### Lesetext
_____

Ein Halt ist Lila Grace. „Ich bin Mutter“, sagt Kate einmal ganz weich, „jeden Tag, immer, und ich bringe sie jeden Abend selbst zu Bett.“ Das Mädchen fragt sogar manchmal, ganz die Mama, „,sieht dieser Look gut aus?“ Dann lächelt Kate. Doch diesen Abend, noch viele Abende, wird sie sich nichts anmerken lassen, sich für das Kind zusammenreissen und nur traurig lächeln.
Kate hat ihn wohl geliebt, auf ihre Weise, ihren „Lee“, den dieWelt als Alexander McQueen kennt und der sich nun erhängt hat. Sie ist „am Boden zerstört“. Die beiden verband etwas, was in der Modewelt sehr selten ist: Eine wahre Freundschaft.

_____

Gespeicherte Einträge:

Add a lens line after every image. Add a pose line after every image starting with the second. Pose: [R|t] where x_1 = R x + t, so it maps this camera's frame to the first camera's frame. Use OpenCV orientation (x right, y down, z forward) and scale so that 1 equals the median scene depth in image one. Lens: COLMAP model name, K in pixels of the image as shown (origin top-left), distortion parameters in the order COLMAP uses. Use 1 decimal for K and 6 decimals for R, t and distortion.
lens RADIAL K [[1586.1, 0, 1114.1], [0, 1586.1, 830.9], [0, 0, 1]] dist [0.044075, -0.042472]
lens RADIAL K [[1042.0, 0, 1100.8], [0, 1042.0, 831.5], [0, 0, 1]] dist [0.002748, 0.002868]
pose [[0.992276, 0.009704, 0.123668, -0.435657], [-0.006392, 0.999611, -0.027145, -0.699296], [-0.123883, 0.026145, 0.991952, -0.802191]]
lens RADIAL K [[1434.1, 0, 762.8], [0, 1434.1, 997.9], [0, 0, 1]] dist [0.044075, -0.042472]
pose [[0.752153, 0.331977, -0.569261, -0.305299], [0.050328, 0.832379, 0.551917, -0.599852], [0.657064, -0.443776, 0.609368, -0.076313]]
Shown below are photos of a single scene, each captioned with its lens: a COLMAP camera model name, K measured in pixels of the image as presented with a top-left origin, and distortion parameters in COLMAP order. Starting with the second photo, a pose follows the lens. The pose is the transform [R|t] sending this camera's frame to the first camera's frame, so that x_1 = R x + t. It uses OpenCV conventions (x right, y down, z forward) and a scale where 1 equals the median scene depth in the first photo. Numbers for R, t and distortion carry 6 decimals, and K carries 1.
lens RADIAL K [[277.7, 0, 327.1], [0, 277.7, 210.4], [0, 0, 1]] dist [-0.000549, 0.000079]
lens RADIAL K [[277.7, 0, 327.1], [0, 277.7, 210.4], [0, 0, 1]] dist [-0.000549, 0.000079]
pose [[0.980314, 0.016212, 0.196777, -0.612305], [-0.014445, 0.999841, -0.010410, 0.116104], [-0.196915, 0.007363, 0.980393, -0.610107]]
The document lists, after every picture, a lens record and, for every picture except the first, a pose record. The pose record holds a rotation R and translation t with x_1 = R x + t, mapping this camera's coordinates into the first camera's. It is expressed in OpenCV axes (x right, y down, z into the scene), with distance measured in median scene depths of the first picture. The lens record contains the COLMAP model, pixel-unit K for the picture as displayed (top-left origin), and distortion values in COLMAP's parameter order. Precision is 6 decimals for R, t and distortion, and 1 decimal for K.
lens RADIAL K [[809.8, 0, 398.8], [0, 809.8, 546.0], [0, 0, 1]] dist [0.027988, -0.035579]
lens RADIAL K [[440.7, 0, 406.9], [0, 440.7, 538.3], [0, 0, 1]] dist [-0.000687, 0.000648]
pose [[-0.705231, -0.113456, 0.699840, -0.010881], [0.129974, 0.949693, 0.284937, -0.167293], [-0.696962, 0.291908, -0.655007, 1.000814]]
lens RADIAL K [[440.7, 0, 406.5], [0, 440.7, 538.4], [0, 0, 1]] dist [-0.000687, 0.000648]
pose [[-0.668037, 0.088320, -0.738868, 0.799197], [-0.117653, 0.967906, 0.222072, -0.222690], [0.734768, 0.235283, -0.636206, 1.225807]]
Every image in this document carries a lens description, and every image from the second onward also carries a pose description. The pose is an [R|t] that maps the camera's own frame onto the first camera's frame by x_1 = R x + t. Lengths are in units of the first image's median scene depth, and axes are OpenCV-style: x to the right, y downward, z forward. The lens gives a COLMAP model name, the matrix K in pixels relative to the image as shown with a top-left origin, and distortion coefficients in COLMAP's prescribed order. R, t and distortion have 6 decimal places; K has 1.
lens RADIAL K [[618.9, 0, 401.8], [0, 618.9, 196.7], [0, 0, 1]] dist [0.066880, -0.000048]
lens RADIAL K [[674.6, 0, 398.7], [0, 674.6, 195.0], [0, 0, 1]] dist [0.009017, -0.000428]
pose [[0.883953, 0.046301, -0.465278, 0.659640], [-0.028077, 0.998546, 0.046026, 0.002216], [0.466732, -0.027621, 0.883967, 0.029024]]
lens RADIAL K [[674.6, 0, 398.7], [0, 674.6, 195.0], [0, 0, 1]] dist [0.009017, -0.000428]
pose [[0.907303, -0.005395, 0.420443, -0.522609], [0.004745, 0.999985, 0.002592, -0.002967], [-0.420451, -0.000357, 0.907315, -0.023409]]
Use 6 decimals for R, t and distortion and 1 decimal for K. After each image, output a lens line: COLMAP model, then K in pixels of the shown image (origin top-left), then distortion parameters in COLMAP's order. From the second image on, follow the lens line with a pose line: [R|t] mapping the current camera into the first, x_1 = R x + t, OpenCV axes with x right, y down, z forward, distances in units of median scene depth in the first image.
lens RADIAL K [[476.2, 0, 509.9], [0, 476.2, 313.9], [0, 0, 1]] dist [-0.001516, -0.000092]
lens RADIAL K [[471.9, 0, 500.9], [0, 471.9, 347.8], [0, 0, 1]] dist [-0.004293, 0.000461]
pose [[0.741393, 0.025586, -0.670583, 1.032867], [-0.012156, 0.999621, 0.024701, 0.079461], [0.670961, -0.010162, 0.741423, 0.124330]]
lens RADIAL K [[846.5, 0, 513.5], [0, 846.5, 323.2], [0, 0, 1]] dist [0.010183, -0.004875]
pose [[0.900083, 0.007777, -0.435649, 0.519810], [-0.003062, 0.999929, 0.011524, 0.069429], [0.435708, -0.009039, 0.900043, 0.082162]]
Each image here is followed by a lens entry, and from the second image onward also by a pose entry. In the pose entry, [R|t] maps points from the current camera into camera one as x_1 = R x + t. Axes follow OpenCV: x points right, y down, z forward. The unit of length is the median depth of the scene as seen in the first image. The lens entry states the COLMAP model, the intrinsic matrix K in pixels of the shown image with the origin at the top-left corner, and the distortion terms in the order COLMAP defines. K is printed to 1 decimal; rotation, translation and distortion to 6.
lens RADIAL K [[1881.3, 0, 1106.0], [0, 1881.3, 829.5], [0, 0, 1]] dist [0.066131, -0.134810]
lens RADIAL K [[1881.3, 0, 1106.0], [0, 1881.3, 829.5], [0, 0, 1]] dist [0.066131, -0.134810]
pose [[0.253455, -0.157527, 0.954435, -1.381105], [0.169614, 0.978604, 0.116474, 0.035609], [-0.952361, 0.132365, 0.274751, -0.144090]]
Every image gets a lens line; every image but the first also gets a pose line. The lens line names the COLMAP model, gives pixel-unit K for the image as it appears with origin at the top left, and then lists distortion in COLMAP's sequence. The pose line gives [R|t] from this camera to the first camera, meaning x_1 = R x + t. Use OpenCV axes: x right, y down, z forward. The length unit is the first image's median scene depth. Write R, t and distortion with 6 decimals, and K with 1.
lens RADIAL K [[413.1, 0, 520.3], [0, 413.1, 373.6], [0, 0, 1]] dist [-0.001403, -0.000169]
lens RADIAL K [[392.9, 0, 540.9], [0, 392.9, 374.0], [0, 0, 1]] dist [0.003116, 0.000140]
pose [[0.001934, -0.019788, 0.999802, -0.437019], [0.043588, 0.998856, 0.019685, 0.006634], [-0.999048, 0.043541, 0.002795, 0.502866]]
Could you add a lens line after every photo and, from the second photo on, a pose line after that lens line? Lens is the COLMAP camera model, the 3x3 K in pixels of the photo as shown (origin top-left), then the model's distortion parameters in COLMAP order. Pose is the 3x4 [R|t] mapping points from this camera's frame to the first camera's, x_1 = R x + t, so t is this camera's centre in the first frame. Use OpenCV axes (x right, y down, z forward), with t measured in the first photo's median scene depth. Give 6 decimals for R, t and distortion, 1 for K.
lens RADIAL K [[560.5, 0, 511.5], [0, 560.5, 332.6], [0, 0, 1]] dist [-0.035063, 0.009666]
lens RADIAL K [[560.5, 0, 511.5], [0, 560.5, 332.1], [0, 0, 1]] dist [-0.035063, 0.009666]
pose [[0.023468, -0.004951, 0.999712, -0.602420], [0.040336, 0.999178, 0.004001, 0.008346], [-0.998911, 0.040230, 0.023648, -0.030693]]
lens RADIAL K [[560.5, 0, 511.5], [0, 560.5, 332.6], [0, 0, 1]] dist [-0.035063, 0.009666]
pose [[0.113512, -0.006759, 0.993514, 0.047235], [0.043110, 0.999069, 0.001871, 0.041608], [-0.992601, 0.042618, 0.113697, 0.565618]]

_____

### Aufgaben
**1.** Was verband Kate und McQueen laut dem Text über Kate und McQueen, das in der Modewelt sehr selten ist?
**2.** Setze den Text über Kate und McQueen nach seinem letzten Satz fort.
Die Einträge werden für die Aufgaben nicht gebraucht.

### Lösungen
**1.** Eine wahre Freundschaft.

**2.**
Immer steht er zu ihr. Als sie beim Koksen fotografiert wird und die Zeitungen das Bild ganzseitig bringen am 15. September 2005, als sie abzustürzen droht aus dem Olymp der Modewelt. Als Werbeverträge gekündigt werden und die britische Presse sie fertigmacht.. Als niemand mehr zu ihr hält: „We love you Kate“, steht da auf Alexanders T-Shirt, so nimmt er 2005 in Paris die Ovationen des Publikums entgegen. Die Drogen, das Koks auf Silbertabletts, Parties, die drei Tage dauern, er kennt das alles. McQueen ist es, der seine Freundin auf den Laufsteg zurückholt, in Paris 2006, als spektakuläre Holographie. Unter einer riesigen Glaspyramide schwebt sie zur Geigenmusik von „Schindler´s Liste“, ganz in weiss, eine geisterhafte Erscheinung, eine Fee, Nichts anderes ist sie für ihn.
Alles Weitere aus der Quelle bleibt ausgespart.